La grave crisis del agua que enfrentamos tiene raíces socio-culturales, políticas y económicas profundamente arraigadas en sistemas que privilegian cada día más a quienes detentan el poder económico y movilizan sus inversiones para lograr extraer y producir riqueza concentrando el control de los derechos de agua, las decisiones sobre su uso, la tecnología y su distribución.
Peor aún, las leyes del agua diseñadas el siglo pasado no responden a las cambiantes condiciones climáticas y de cambio de uso del suelo de los territorios. Bajo el imperio de “leyes del mercado” y de quienes controlan los mercados, incluido el “mercado del agua”, crece la inequidad y las barreras de acceso al agua de las cuidadoras de la vida y los grupos más vulnerables de la comunidad. Además es deficitaria la protección legal del ciclo natural del agua con glaciares, acuíferos, áreas de infiltración y bosques.
Por ello no sorprende que carezcamos de una cultura del agua que privilegie primero el cuidado de la comunidad de vida y los seres de la Creación, de quienes depende nuestra subsistencia, como nos recordaba el Papa Francisco (Laudatus Si, 2015), y por tanto veamos el agua como “un recurso-mercancía” transable al mejor postor y no como la base misma de la vida.
Es imperativo para la sobrevivencia que construyamos una nueva cultura del agua que priorice la vida, la funcionalidad e integridad de los ecosistemas que nos acogen y que hacen posible el ciclo del agua en las cuencas. Desde la perspectiva social esto implica reconocer, proteger, potenciar y promover el rol de las mujeres cuidadoras del agua y la biodiversidad en nuestras comunidades en los distintos niveles de toma de decisiones.

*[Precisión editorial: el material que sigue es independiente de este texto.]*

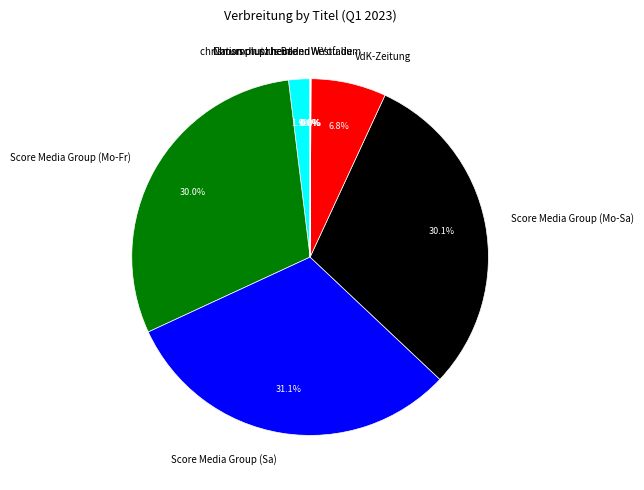

Is the sum of Score Media Group (Mo-Sa) and Naturschutz heute greater than half?

No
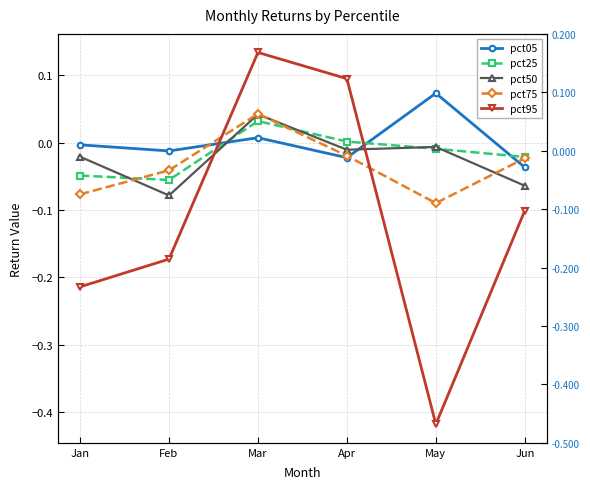

The value of pct05 at Jan is -0.0. True or false?

False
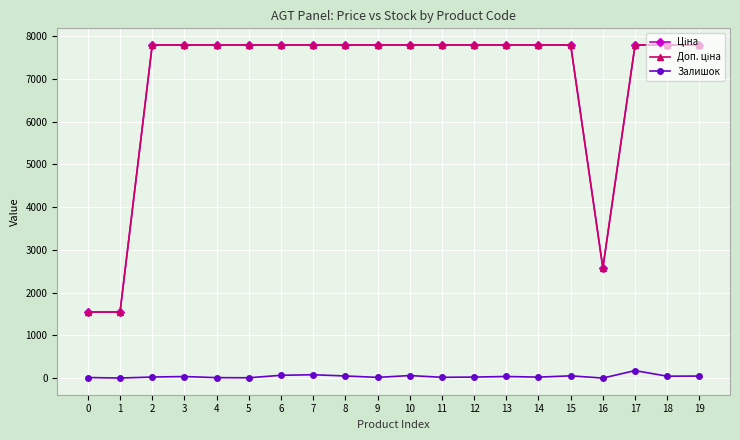

True or false: Залишок has more than 0 points higher than both neighbors.

True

Para enfrentar las persistentes brechas de adaptación en la gobernanza del agua necesitamos crear, promover y alimentar una comunidad de usuarios del agua cuya rica diversidad de valores en torno al agua sea la base que reúna e impulse la acción colectiva, en una amplia Red por el Agua, para asegurar un uso sustentable de este vital elemento.
Ante los desafíos de adaptación que nos plantea el cambio climático y un mundo incierto por sus crisis, hay un gran desafío que nos convoca a superar las inequidades existentes. Naciones Unidas nos invita a incluir más y mejor a la mujer para lograr que hagan posible que, con equidad, “donde fluye el agua, crezca la igualdad” y florezcan comunidades saludables.